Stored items
____
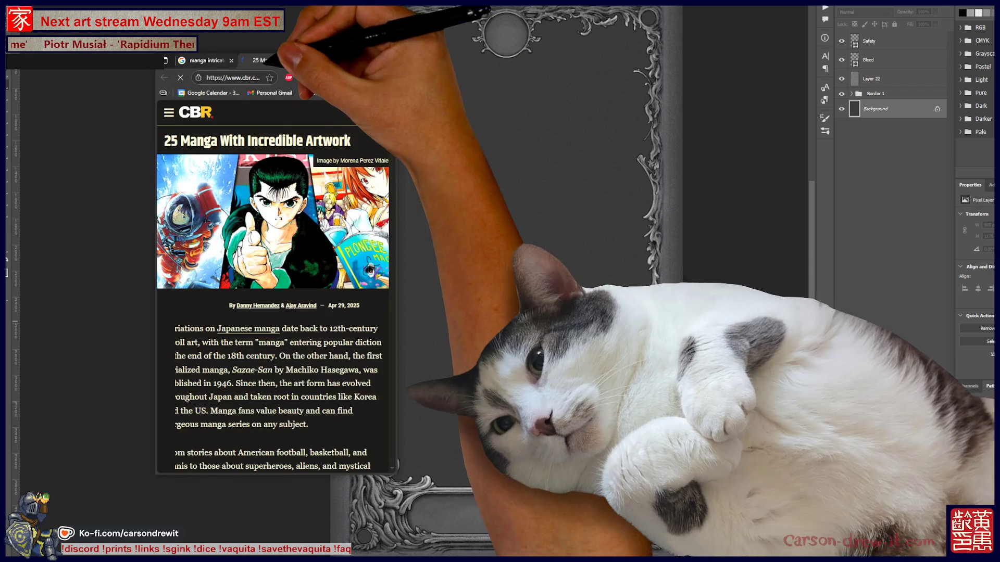
- Widen the Chrome window and scroll through the '25 Manga With Incredible Artwork' article
{"action": "scroll", "coordinate": [276, 286], "scroll_direction": "down", "scroll_amount": 4}
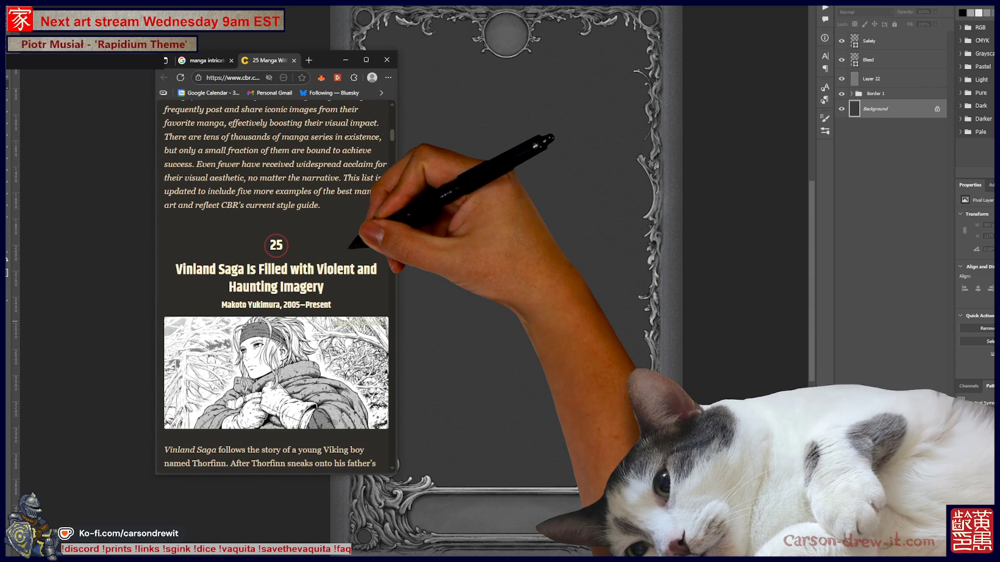
{"action": "scroll", "coordinate": [276, 286], "scroll_direction": "up", "scroll_amount": 7}
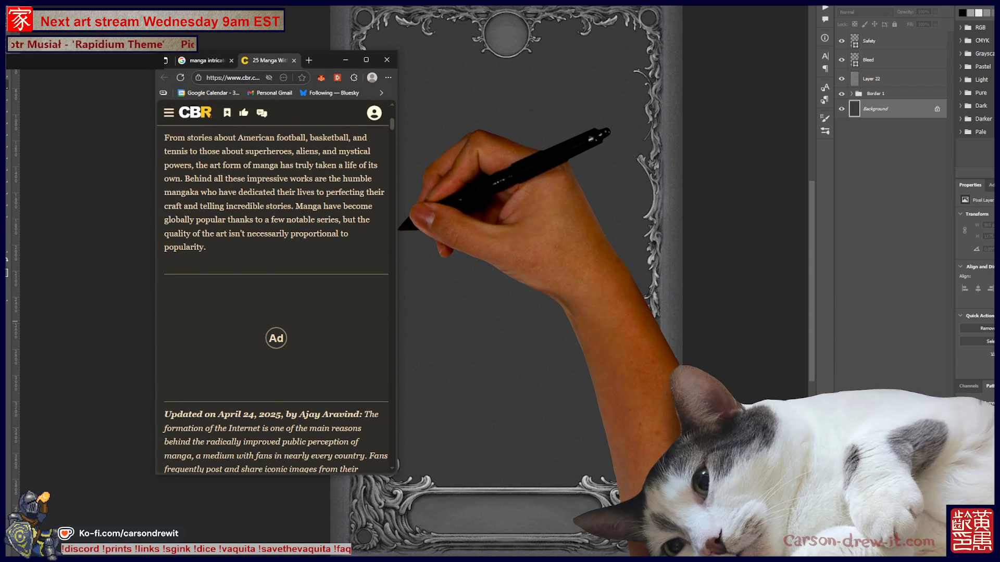
{"action": "left_click_drag", "start_coordinate": [395, 261], "coordinate": [864, 261]}
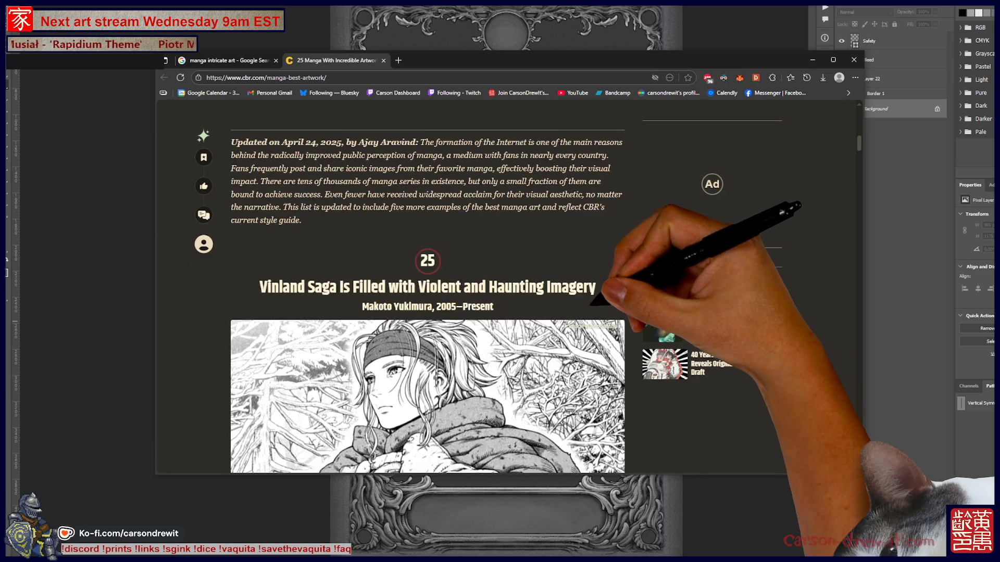
{"action": "scroll", "coordinate": [427, 312], "scroll_direction": "down", "scroll_amount": 5}
{"action": "scroll", "coordinate": [427, 312], "scroll_direction": "up", "scroll_amount": 3}
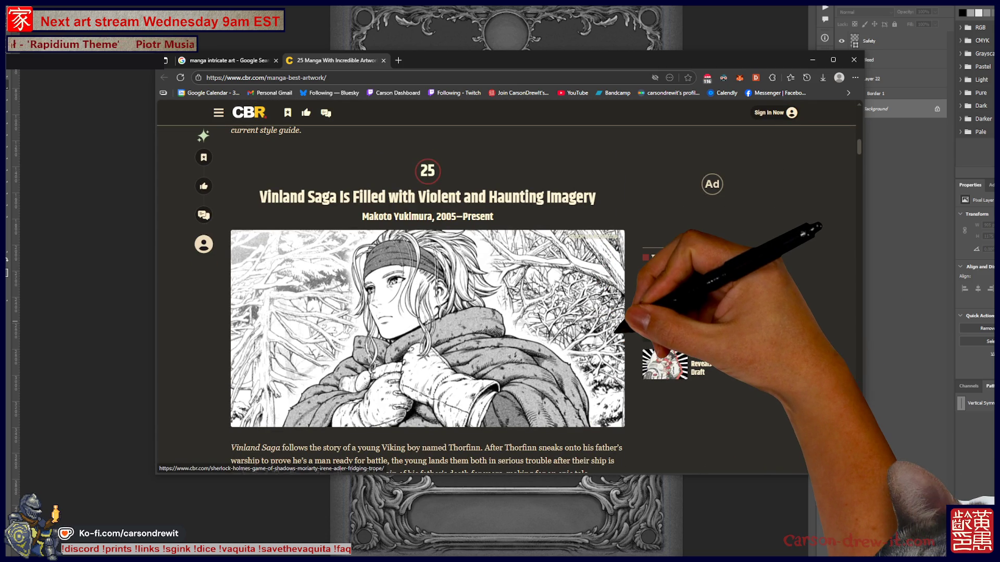
{"action": "scroll", "coordinate": [427, 286], "scroll_direction": "down", "scroll_amount": 3}
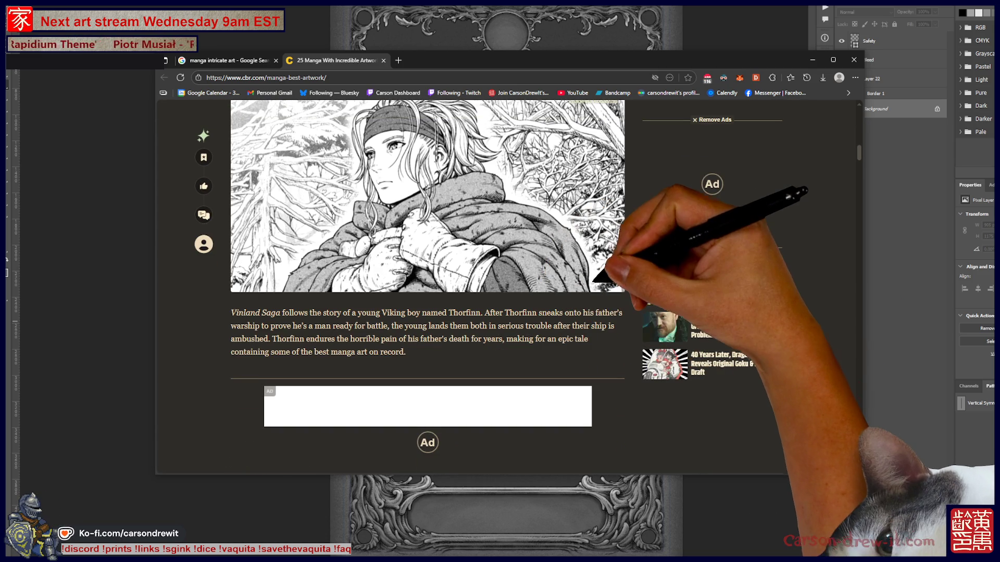
{"action": "scroll", "coordinate": [596, 282], "scroll_direction": "down", "scroll_amount": 8}
{"action": "scroll", "coordinate": [585, 284], "scroll_direction": "down", "scroll_amount": 5}
{"action": "scroll", "coordinate": [427, 260], "scroll_direction": "up", "scroll_amount": 1}
- Search the web for the title 'Otoyomegatari' selected in the article heading
{"action": "left_click_drag", "start_coordinate": [247, 167], "coordinate": [333, 167]}
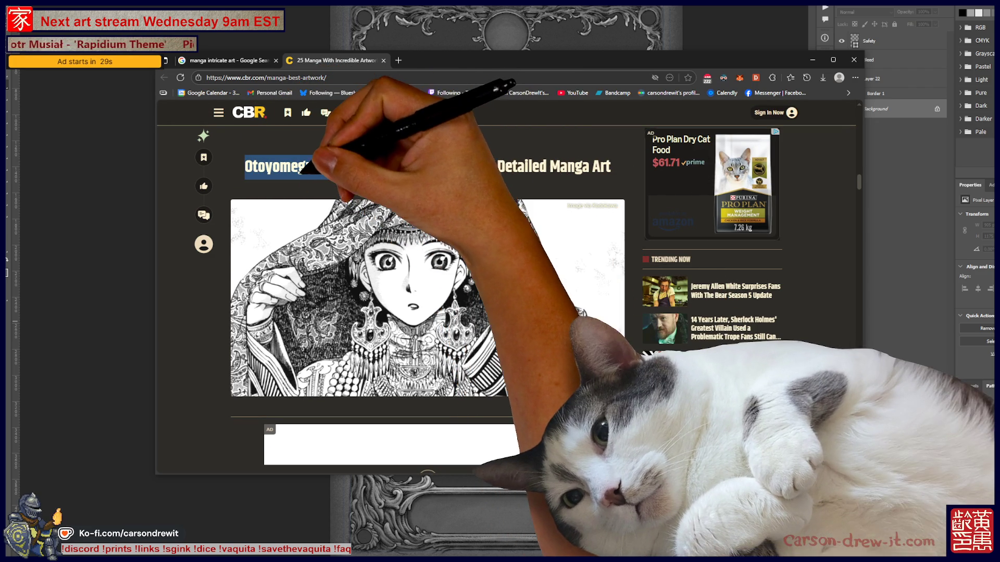
{"action": "right_click", "coordinate": [309, 172]}
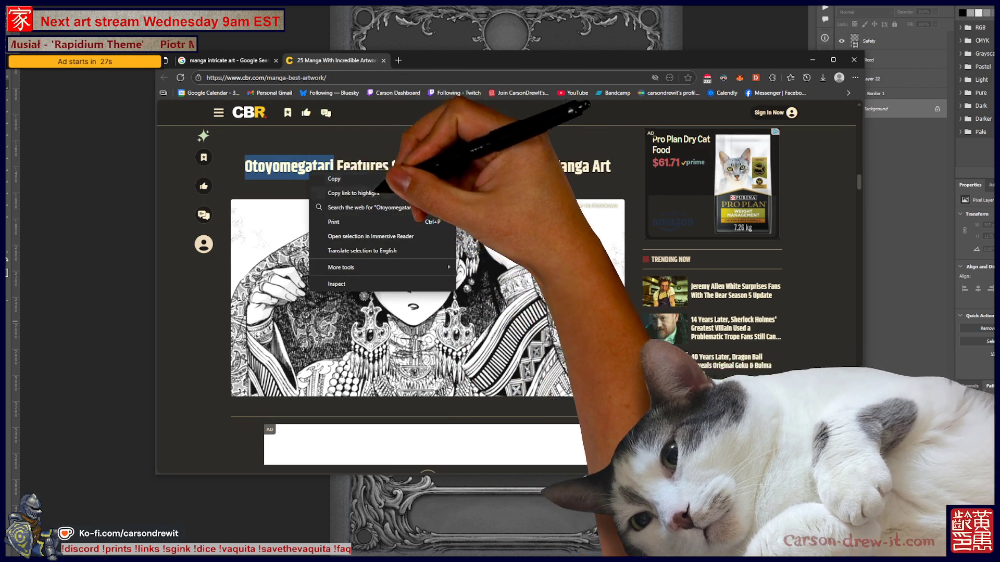
{"action": "left_click", "coordinate": [367, 207]}
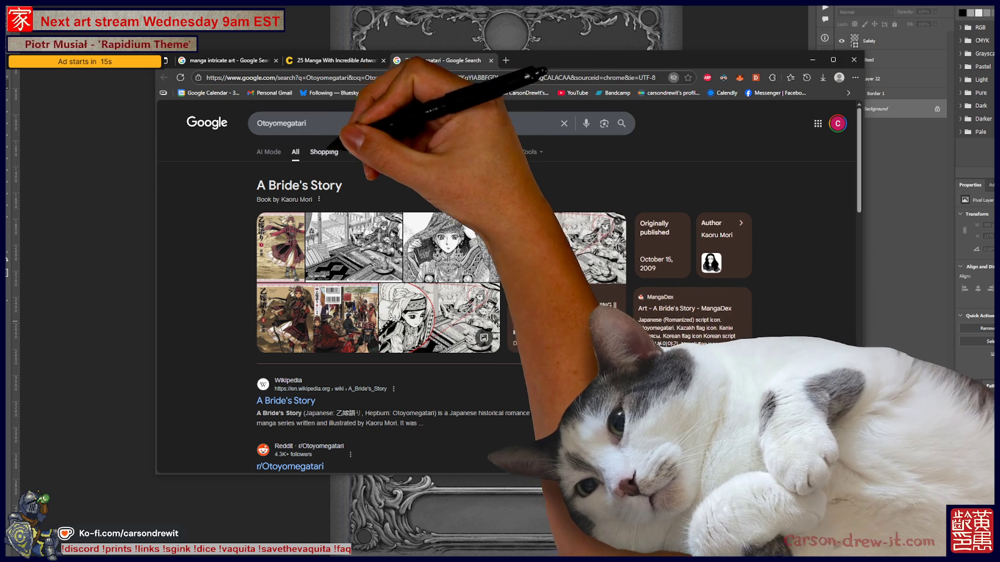
- Open the EspressoComSaudade Otoyomegatari image in a new tab, then preview the A Bride's Story Wikipedia result
{"action": "left_click", "coordinate": [356, 152]}
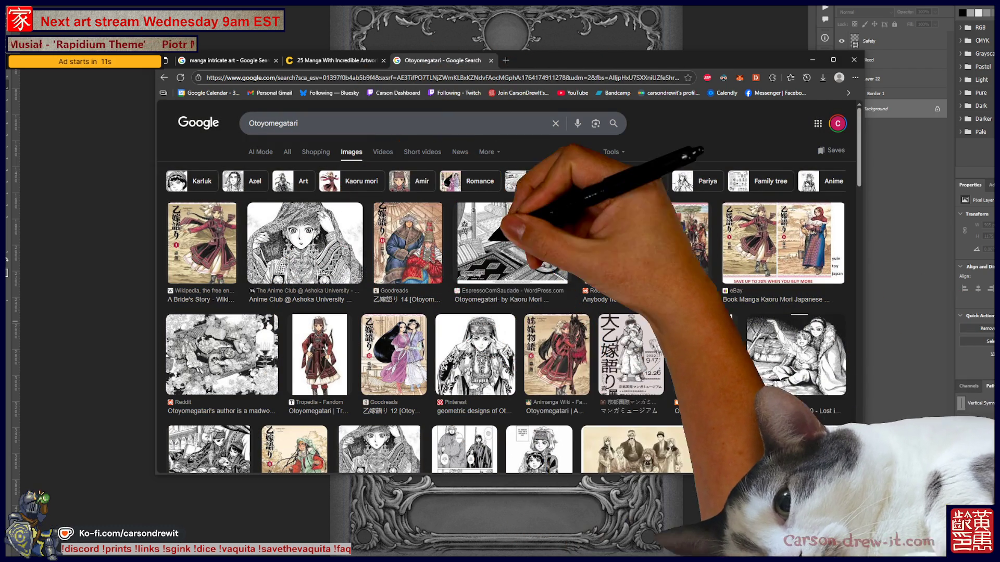
{"action": "left_click", "coordinate": [518, 250]}
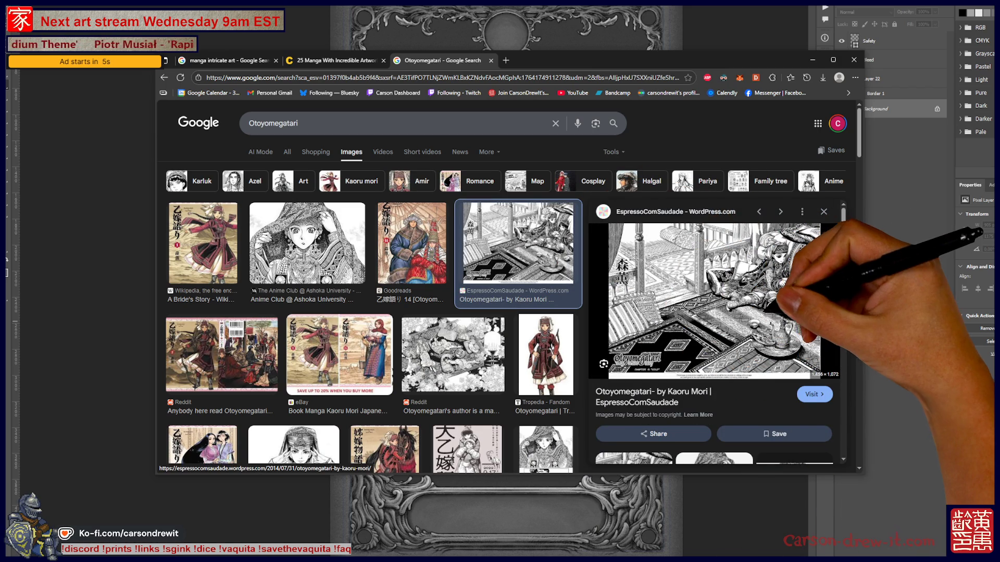
{"action": "right_click", "coordinate": [767, 315]}
{"action": "left_click", "coordinate": [812, 413]}
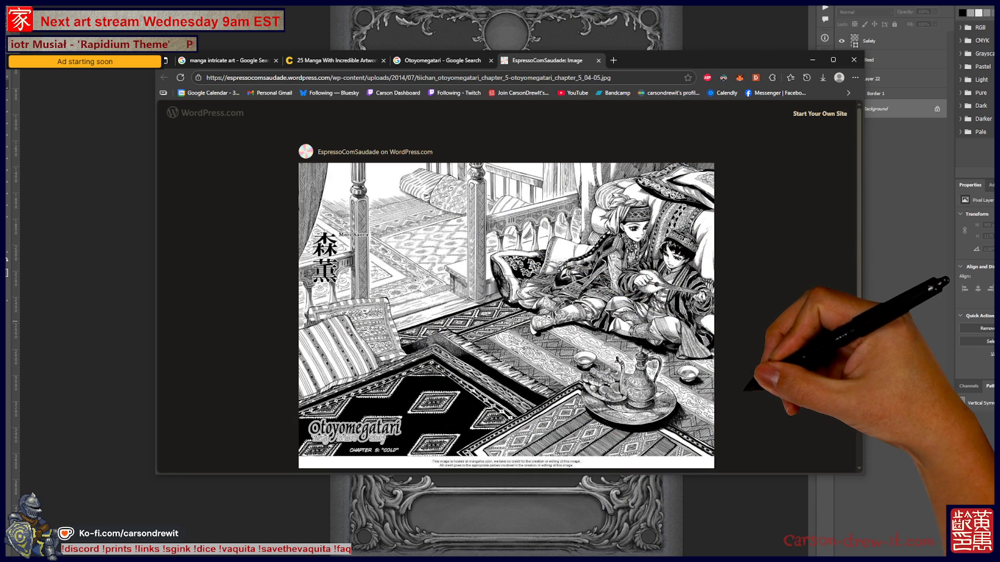
{"action": "key", "text": "ctrl+shift+Tab"}
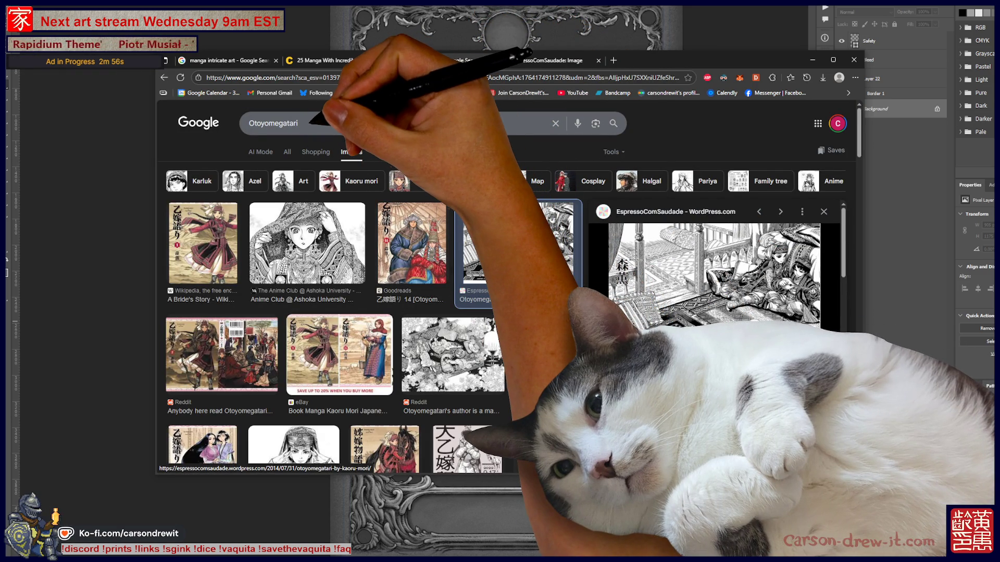
{"action": "left_click", "coordinate": [203, 243]}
____
Problem details: Your copy of the records must be exact and must contain no pictures.

Exercise solution:
- Widen the Chrome window and scroll through the '25 Manga With Incredible Artwork' article
{"action": "scroll", "coordinate": [276, 286], "scroll_direction": "down", "scroll_amount": 4}
{"action": "scroll", "coordinate": [276, 286], "scroll_direction": "up", "scroll_amount": 7}
{"action": "left_click_drag", "start_coordinate": [395, 261], "coordinate": [864, 261]}
{"action": "scroll", "coordinate": [427, 312], "scroll_direction": "down", "scroll_amount": 5}
{"action": "scroll", "coordinate": [427, 312], "scroll_direction": "up", "scroll_amount": 3}
{"action": "scroll", "coordinate": [427, 286], "scroll_direction": "down", "scroll_amount": 3}
{"action": "scroll", "coordinate": [596, 282], "scroll_direction": "down", "scroll_amount": 8}
{"action": "scroll", "coordinate": [585, 284], "scroll_direction": "down", "scroll_amount": 5}
{"action": "scroll", "coordinate": [427, 260], "scroll_direction": "up", "scroll_amount": 1}
- Search the web for the title 'Otoyomegatari' selected in the article heading
{"action": "left_click_drag", "start_coordinate": [247, 167], "coordinate": [333, 167]}
{"action": "right_click", "coordinate": [309, 172]}
{"action": "left_click", "coordinate": [367, 207]}
- Open the EspressoComSaudade Otoyomegatari image in a new tab, then preview the A Bride's Story Wikipedia result
{"action": "left_click", "coordinate": [356, 152]}
{"action": "left_click", "coordinate": [518, 250]}
{"action": "right_click", "coordinate": [767, 315]}
{"action": "left_click", "coordinate": [812, 413]}
{"action": "key", "text": "ctrl+shift+Tab"}
{"action": "left_click", "coordinate": [203, 243]}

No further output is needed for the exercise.